In
Convolve and MIT v Compaq and Seagate, Convolve, Inc and the Massachusetts Institute of Technology sued Compaq Computer Corp (“Compaq”), Seagate Technology, LLC, and Seagate Technology, Inc (collectively “Seagate”) for, among other things, trade secret misappropriation.
Earlier, the US District Court for the Southern District of New York granted summary judgment in favour of the defendants and found that Compaq and Seagate did not misappropriate Convolve’s trade secrets. The plaintiffs appealed to the Court of Appeals for the Federal Circuit (“CAFC”). The CAFC has now affirmed the district court’s ruling on the trade secret issue.
In 1998, Convolve and Compaq began licensing negotiations regarding Convolve’s technology and signed a non-disclosure agreement (“NDA”) to facilitate sharing of their respective confidential information. The NDA stated that, to trigger either party’s obligations, the disclosed information must be: (1) marked as confidential at the time of disclosure; or (2) unmarked, but treated as confidential at the time of disclosure, and
later designated confidential in a written memorandum summarizing and identifying the confidential information.
After the NDA was in place, Compaq, Seagate and Convolve had a meeting, during which Convolve gave a presentation regarding its input shaping technology and its application to computer disk drives. Notably, the parties acknowledged in writing after the meeting that any oral disclosure of confidential information during that meeting was covered by the NDA. However, Convolve gave two other presentations to Compaq and Seagate in 1999, but did not state in writing that any of the disclosures during or in connection with those later meetings were confidential. Convolve failed to reach a licensing deal with Compaq and Seagate regarding the signal shaping technology.

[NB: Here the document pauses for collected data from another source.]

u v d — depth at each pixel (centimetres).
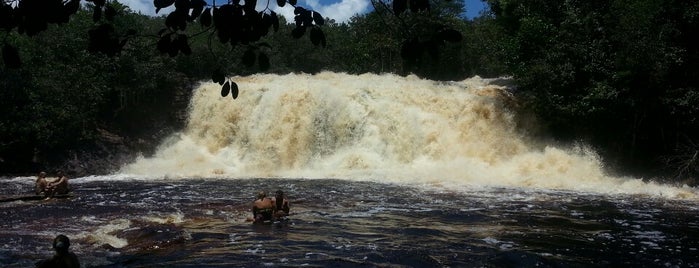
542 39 3047
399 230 1278
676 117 2591
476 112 2956
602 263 980
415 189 2084
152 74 3372
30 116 2916
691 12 2506
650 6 2553
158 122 3428
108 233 1215
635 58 2522
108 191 2042
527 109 3044
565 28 2905
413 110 2917
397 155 2833
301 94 3073
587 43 2817
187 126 3353
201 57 3844
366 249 1077
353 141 2922
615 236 1222
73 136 3080
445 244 1128
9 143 2894
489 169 2619
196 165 3014
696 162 2541
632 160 2756
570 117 2844
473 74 5588
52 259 727
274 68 4991
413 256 1020
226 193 1975
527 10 3222
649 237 1217
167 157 3206
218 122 3244
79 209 1580
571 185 2262
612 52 2764
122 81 3316
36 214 1488
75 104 3055
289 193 1962
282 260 985
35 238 1173
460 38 411
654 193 2062
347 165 2809
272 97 3125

The CAFC concluded that Seagate did not breach the NDA to the extent it may have appropriated the information disclosed because the information was disclosed without the written confidentiality follow-up memorandum mandated by the NDA. Convolve argued that, even if it failed to disclose or confirm the confidentiality of its trade secrets in writing, its tort claims should succeed as they pled misappropriation under the
California Uniform Trade Secrets Act (“CUTSA”), which does not require trade secrets to be identified as such in writing. According to Convolve, CUTSA provides that confidential relationships can be express or implied, and can depend on whether the defendant knew or should have known that disclosures were made in circumstances that compelled the receiving party to maintain confidentiality.

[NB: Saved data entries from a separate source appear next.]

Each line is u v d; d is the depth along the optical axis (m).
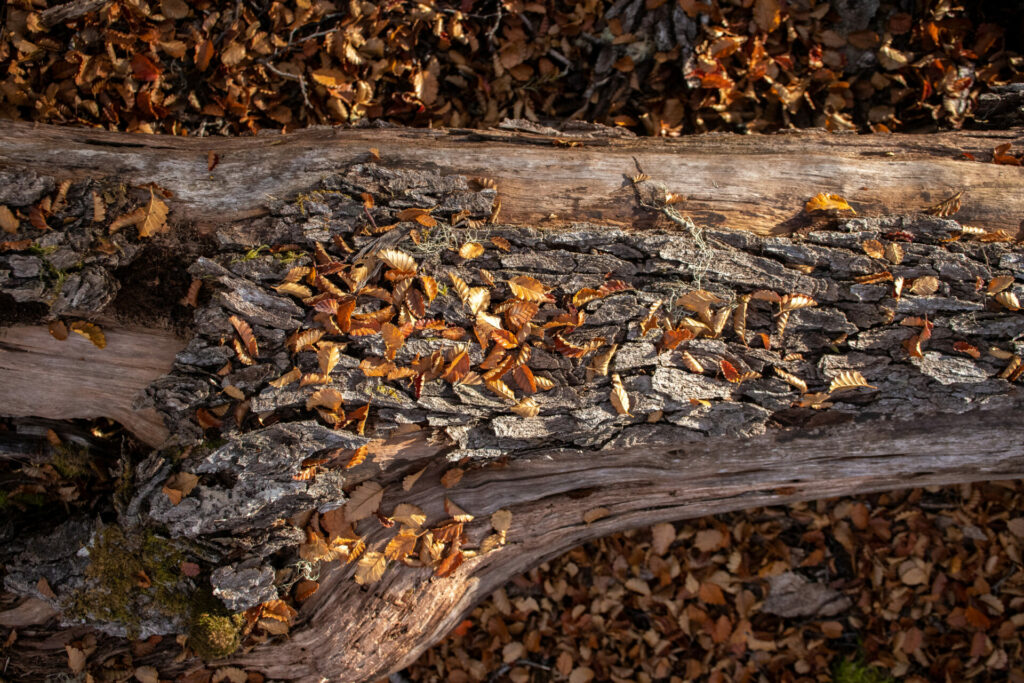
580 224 1.49
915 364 1.47
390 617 1.52
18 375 1.48
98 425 1.52
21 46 1.66
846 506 1.80
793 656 1.79
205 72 1.72
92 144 1.52
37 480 1.54
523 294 1.46
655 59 1.73
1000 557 1.78
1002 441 1.51
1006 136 1.57
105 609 1.48
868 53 1.74
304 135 1.57
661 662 1.79
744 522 1.81
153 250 1.47
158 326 1.47
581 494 1.55
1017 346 1.47
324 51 1.73
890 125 1.74
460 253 1.46
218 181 1.49
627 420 1.48
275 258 1.46
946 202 1.50
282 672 1.52
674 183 1.51
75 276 1.45
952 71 1.71
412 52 1.74
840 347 1.47
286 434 1.45
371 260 1.46
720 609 1.80
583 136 1.58
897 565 1.79
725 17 1.72
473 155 1.52
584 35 1.74
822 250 1.48
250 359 1.45
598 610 1.80
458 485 1.52
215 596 1.47
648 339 1.47
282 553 1.49
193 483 1.46
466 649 1.80
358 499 1.50
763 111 1.75
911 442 1.51
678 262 1.47
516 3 1.73
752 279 1.47
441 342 1.45
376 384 1.45
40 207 1.46
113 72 1.69
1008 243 1.49
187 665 1.52
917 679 1.77
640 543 1.81
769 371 1.47
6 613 1.50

The CAFC found that the written NDA supplanted any other duty of confidentiality that may have existed between the parties. Since the parties had contracted the limits of their confidential relationship through the NDA, one party should not be able to impose new obligations on the other party via some implied duty of confidentiality. Further, CUTSA states that misappropriation occurs when a trade secret is acquired under circumstances giving rise to a duty to maintain its secrecy. Such duty never arose in this case since Convolve disclosed its alleged trade secrets to Seagate pursuant to the provisions of the NDA but failed to follow procedures to protect the shared confidential information.